Koch: Wir werden damit den steigenden Sortimentsanforderungen der Verbraucher noch besser gerecht – in punkto Lagervolumen, Artikelanzahl und Liefergeschwindigkeit. Dazu brauchen wir große Läger und modernste Technologien.

Edeka Südwest ist in Sachen E-Commerce mit edeka24.de oder eworld.de Vorreiter-Region. Gibt es diesbezüglich auch bei Edeka Nord Pläne?
Koch: Wir sind noch in der Sondierungsphase.

 

Auch das Thema Social Media gewinnt zunehmend an Bedeutung: Unterstützen Sie ihre Kaufleute dabei, ihre eigene Facebook-Seite aufzubauen?
Koch: Das ist ein wichtiges Thema für uns. Im Fokus der Aktivitäten steht die übergreifende Unternehmensmarke Edeka, die bereits seit mehr als einem halben Jahr auf Facebook präsent ist. Wenn ein Kaufmann Interesse hat, selbst aktiv zu werden, beraten wir ihn selbstverständlich. Dabei gilt es, die richtige Balance zwischen individueller Freiheit, dem Gruppeninteresse und der Markenpflege zu finden.

Was haben ihre Kaufleute davon?
Koch: Unternehmenskommunikation ist eine Frage der Markenbildung, ganz einfach.

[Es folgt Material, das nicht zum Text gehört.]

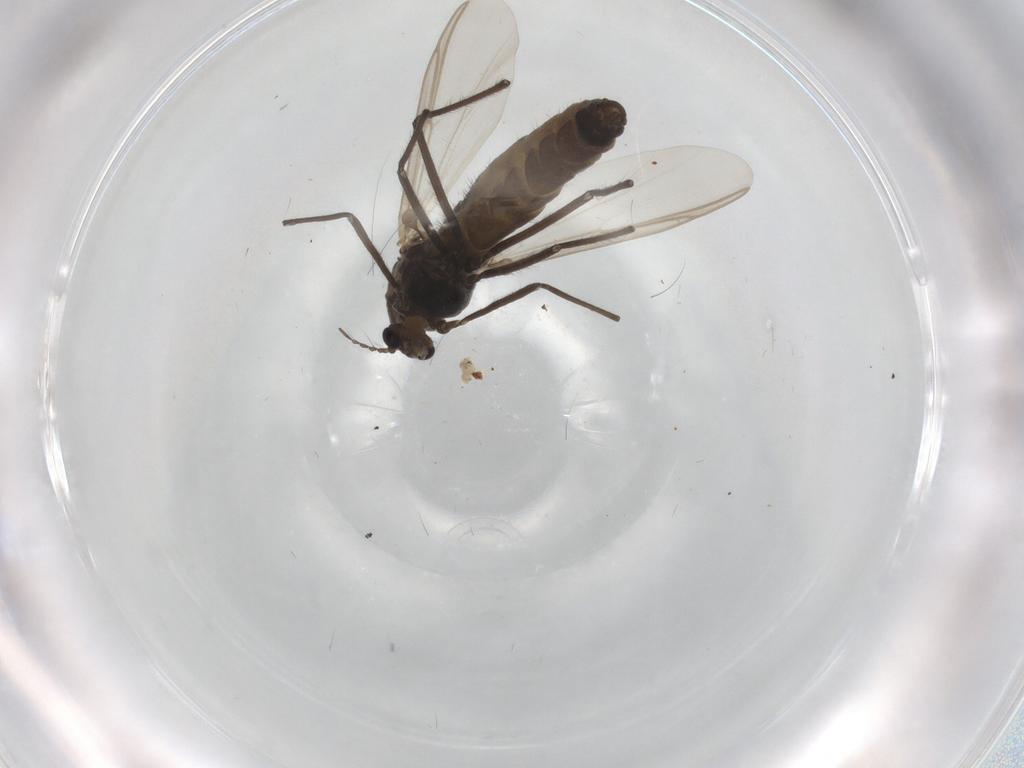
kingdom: Animalia
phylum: Arthropoda
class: Insecta
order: Diptera
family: Chironomidae
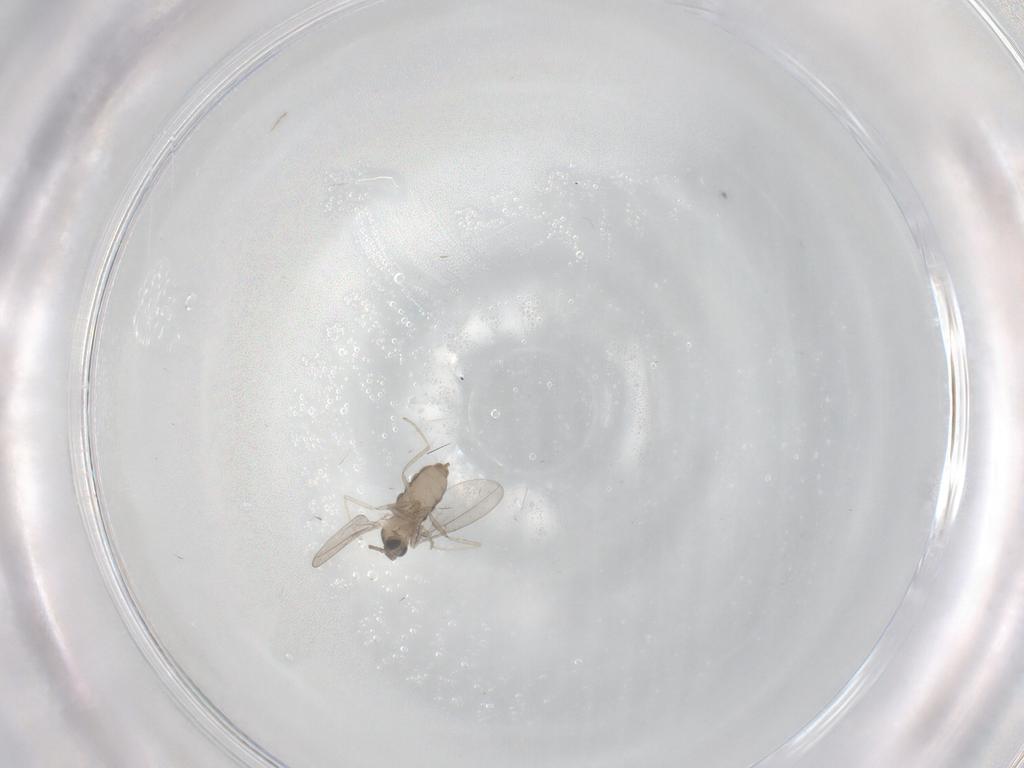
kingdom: Animalia
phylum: Arthropoda
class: Insecta
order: Diptera
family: Cecidomyiidae
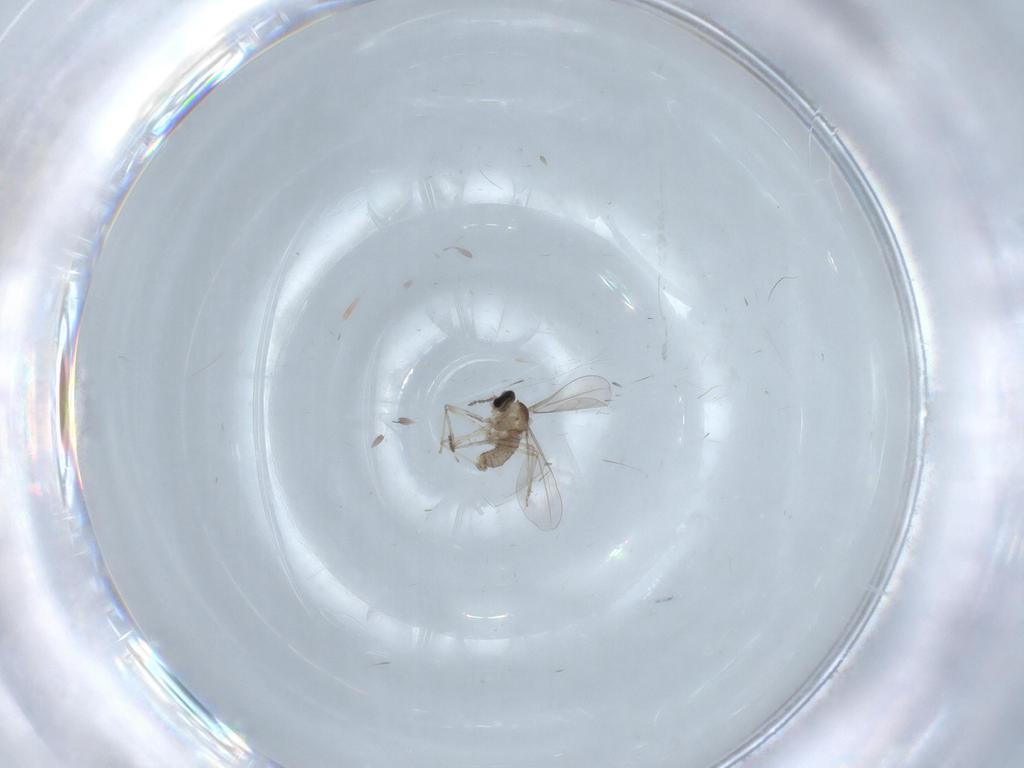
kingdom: Animalia
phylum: Arthropoda
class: Insecta
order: Diptera
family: Cecidomyiidae
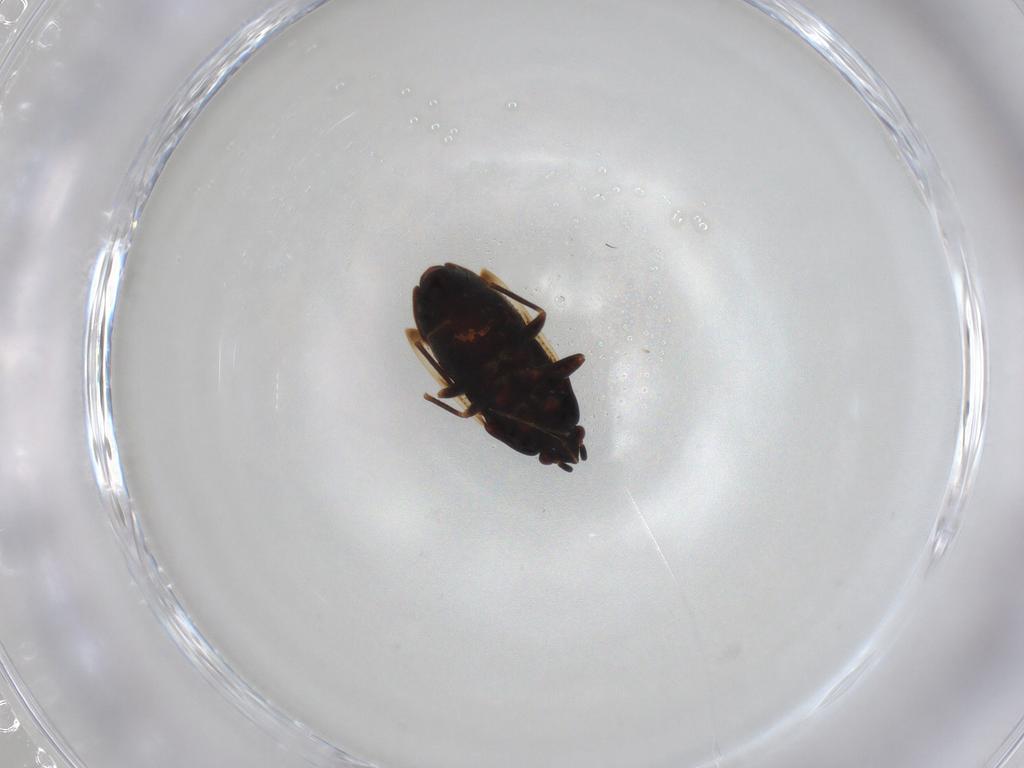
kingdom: Animalia
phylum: Arthropoda
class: Insecta
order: Hemiptera
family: Rhyparochromidae
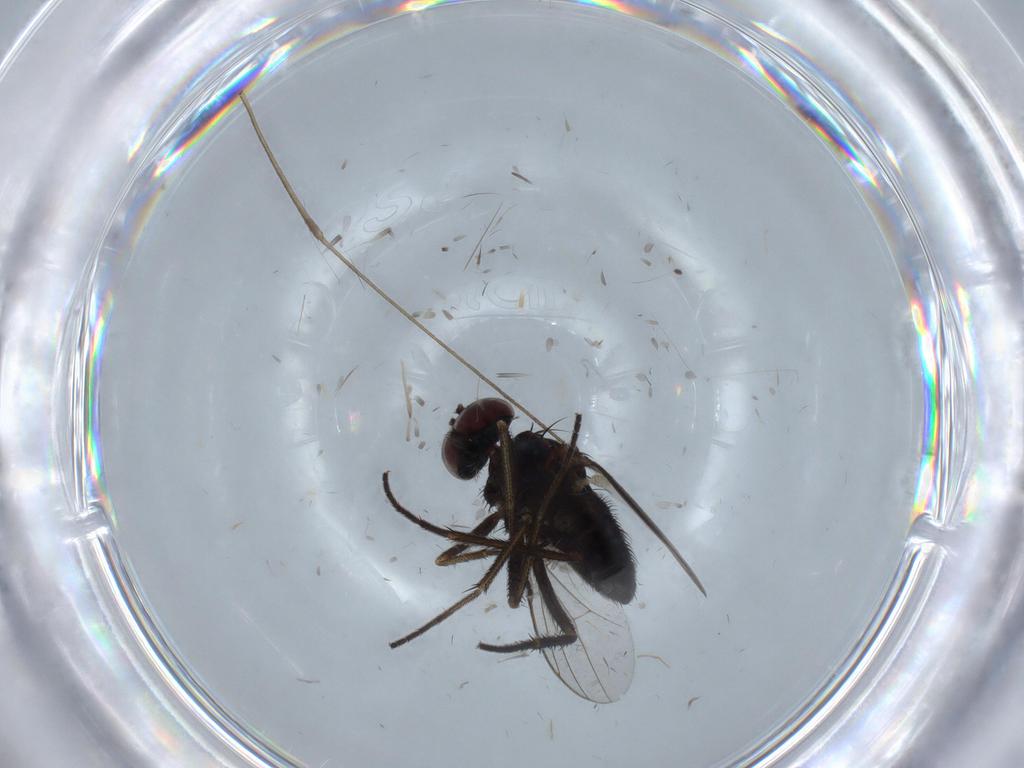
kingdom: Animalia
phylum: Arthropoda
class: Insecta
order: Diptera
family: Dolichopodidae
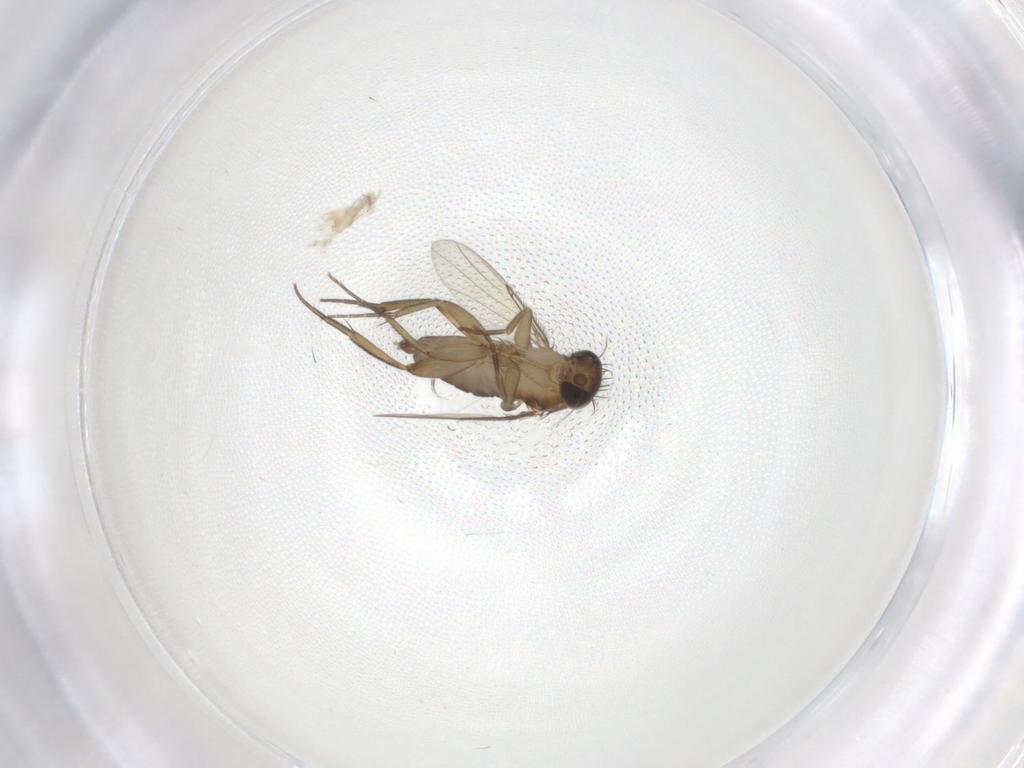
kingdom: Animalia
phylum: Arthropoda
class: Insecta
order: Diptera
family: Phoridae
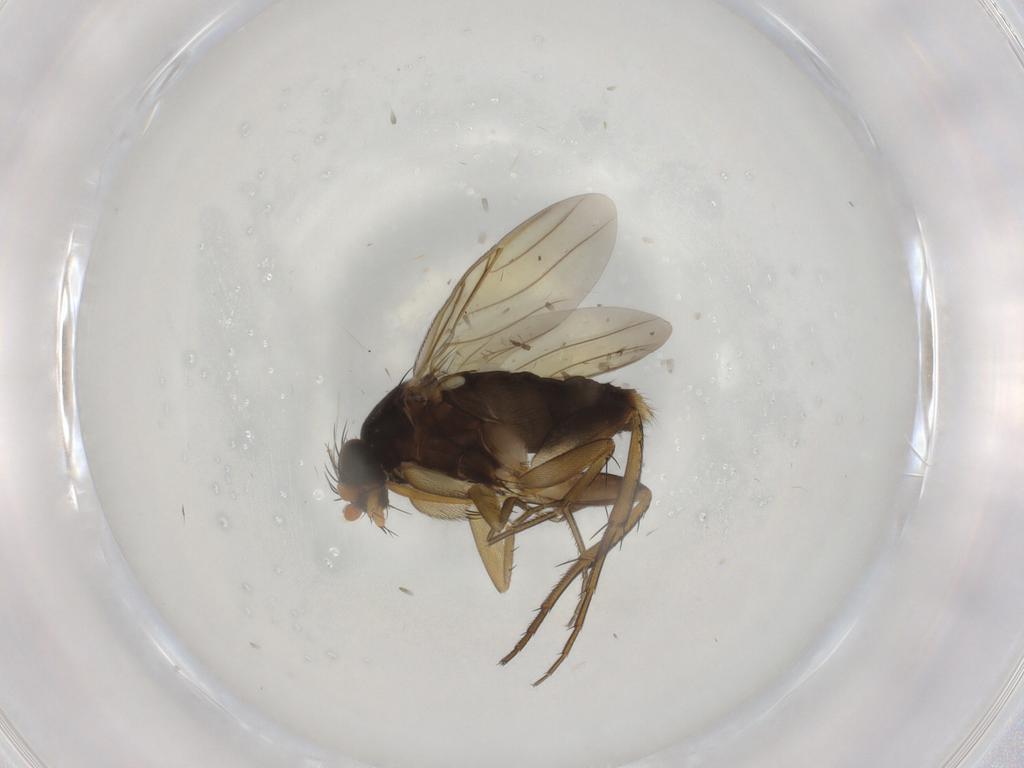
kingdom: Animalia
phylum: Arthropoda
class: Insecta
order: Diptera
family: Phoridae
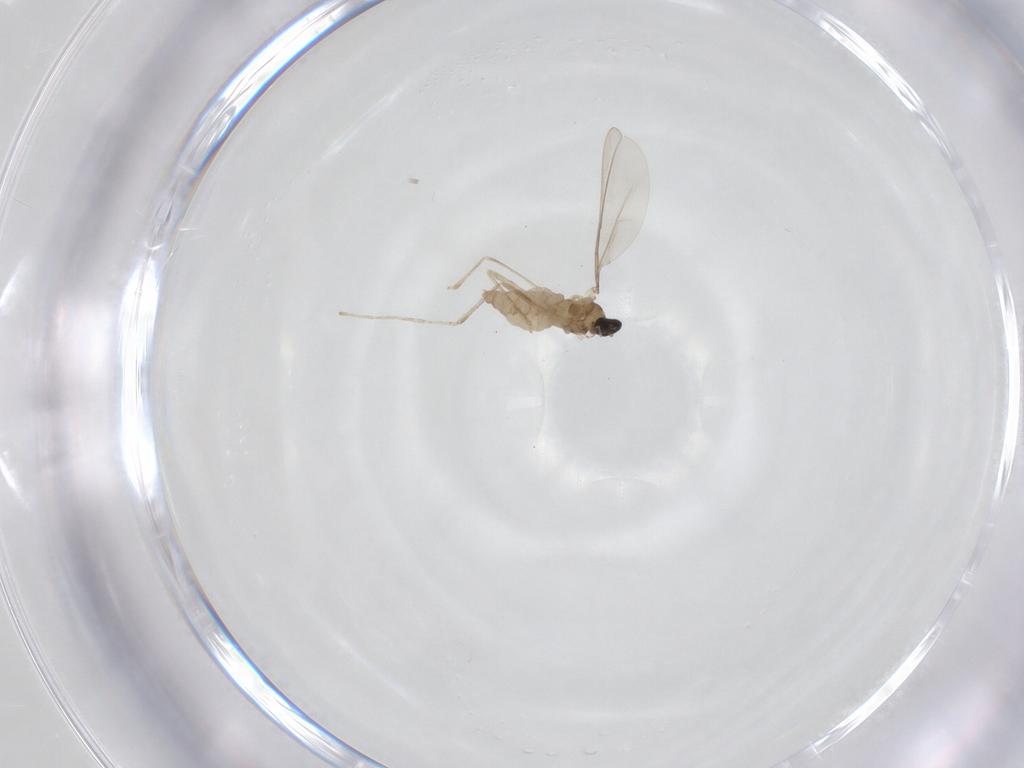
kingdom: Animalia
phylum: Arthropoda
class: Insecta
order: Diptera
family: Cecidomyiidae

Herr Koch, die erste Hälfte des Jahres ist vorbei, wie sieht Ihre Halbjahres-Bilanz aus?
Koch: Das erste Halbjahr ist gut gelaufen. Der von selbstständigen Kaufleuten geführte Einzelhandel beweist sich erneut als Wachstumsmotor und hat die positive Umsatzentwicklung des Vorjahrs im ersten Halbjahr 2012 fortgesetzt. Trotz Eurokrise rechnen wir für das Gesamtjahr damit, dass wir unsere Planungen übertreffen.

Was haben Sie im 2. Halbjahr vor?
Koch: Viele Märkte befinden sich im Prozess der Neuaufstellung bzw. im Neubau. Einen dieser Märkte im Norden Hamburgs werden wir als Null-Energie-Markt ausgestalten. Auch hier wollen wir Profil zeigen.